# [Work request]
Please print the entries below exactly, from the line with "## Тестирование" through the line with "Потом по такому", including both of those lines and leaving out all others.
- - - -
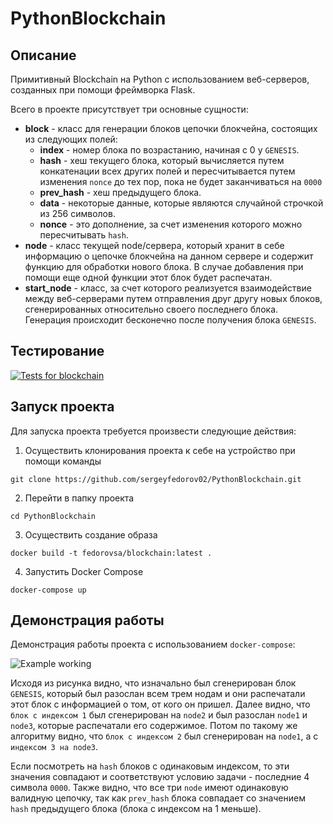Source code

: # PythonBlockchain

## Описание
Примитивный Blockchain на Python с использованием веб-серверов, созданных при помощи фреймворка Flask. 

Всего в проекте присутствует три основные сущности:
- **block** - класс для генерации блоков цепочки блокчейна, состоящих из следующих полей:
    - **index** - номер блока по возрастанию, начиная с 0 у `GENESIS`.
    - **hash** - хеш текущего блока, который вычисляется путем конкатенации всех других полей и пересчитывается путем изменения `nonce` до тех пор, пока не будет заканчиваться на `0000`
    - **prev_hash** - хеш предыдущего блока.
    - **data** - некоторые данные, которые являются случайной строчкой из 256 символов.
    - **nonce** - это дополнение, за счет изменения которого можно пересчитывать `hash`.
- **node** - класс текущей node/сервера, который хранит в себе информацию о цепочке блокчейна на данном сервере и содержит функцию для обработки нового блока. В случае добавления при помощи еще одной функции этот блок будет распечатан. 
- **start_node** - класс, за счет которого реализуется взаимодействие между веб-серверами путем отправления друг другу новых блоков, сгенерированных относительно своего последнего блока. Генерация происходит бесконечно после получения блока `GENESIS`.

## Тестирование

[![Tests for blockchain](https://github.com/sergeyfedorov02/PythonBlockchain/actions/workflows/python-app.yml/badge.svg?branch=main)](https://github.com/sergeyfedorov02/PythonBlockchain/actions/workflows/python-app.yml)

## Запуск проекта
Для запуска проекта требуется произвести следующие действия:

1) Осуществить клонирования проекта к себе на устройство при помощи команды 

```git clone https://github.com/sergeyfedorov02/PythonBlockchain.git```

2) Перейти в папку проекта

```cd PythonBlockchain```

3) Осуществить создание образа 

```docker build -t fedorovsa/blockchain:latest .```

4) Запустить Docker Compose

```docker-compose up```

## Демонстрация работы

Демонстрация работы проекта с использованием ```docker-compose```:

![Example working](images/example_docker_compose.PNG)

Исходя из рисунка видно, что изначально был сгенерирован блок `GENESIS`, который был разослан всем трем нодам и они распечатали этот блок с информацией о том, от кого он пришел. 
Далее видно, что `блок с индексом 1` был сгенерирован на `node2` и был разослан `node1` и `node3`, которые распечатали его содержимое. 
Потом по такому же алгоритму видно, что `блок с индексом 2` был сгенерирован на `node1`, а с `индексом 3 на node3`. 

Если посмотреть на `hash` блоков с одинаковым индексом, то эти значения совпадают и соответствуют условию задачи - последние 4 символа `0000`.
Также видно, что все три `node` имеют одинаковую валидную цепочку, так как `prev_hash` блока совпадает со значением `hash` предыдущего блока (блока с индексом на 1 меньше).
- - - -
# [Response]
## Тестирование

[![Tests for blockchain](https://github.com/sergeyfedorov02/PythonBlockchain/actions/workflows/python-app.yml/badge.svg?branch=main)](https://github.com/sergeyfedorov02/PythonBlockchain/actions/workflows/python-app.yml)

## Запуск проекта
Для запуска проекта требуется произвести следующие действия:

1) Осуществить клонирования проекта к себе на устройство при помощи команды 

```git clone https://github.com/sergeyfedorov02/PythonBlockchain.git```

2) Перейти в папку проекта

```cd PythonBlockchain```

3) Осуществить создание образа 

```docker build -t fedorovsa/blockchain:latest .```

4) Запустить Docker Compose

```docker-compose up```

## Демонстрация работы

Демонстрация работы проекта с использованием ```docker-compose```:

![Example working](images/example_docker_compose.PNG)

Исходя из рисунка видно, что изначально был сгенерирован блок `GENESIS`, который был разослан всем трем нодам и они распечатали этот блок с информацией о том, от кого он пришел. 
Далее видно, что `блок с индексом 1` был сгенерирован на `node2` и был разослан `node1` и `node3`, которые распечатали его содержимое. 
Потом по такому же алгоритму видно, что `блок с индексом 2` был сгенерирован на `node1`, а с `индексом 3 на node3`. 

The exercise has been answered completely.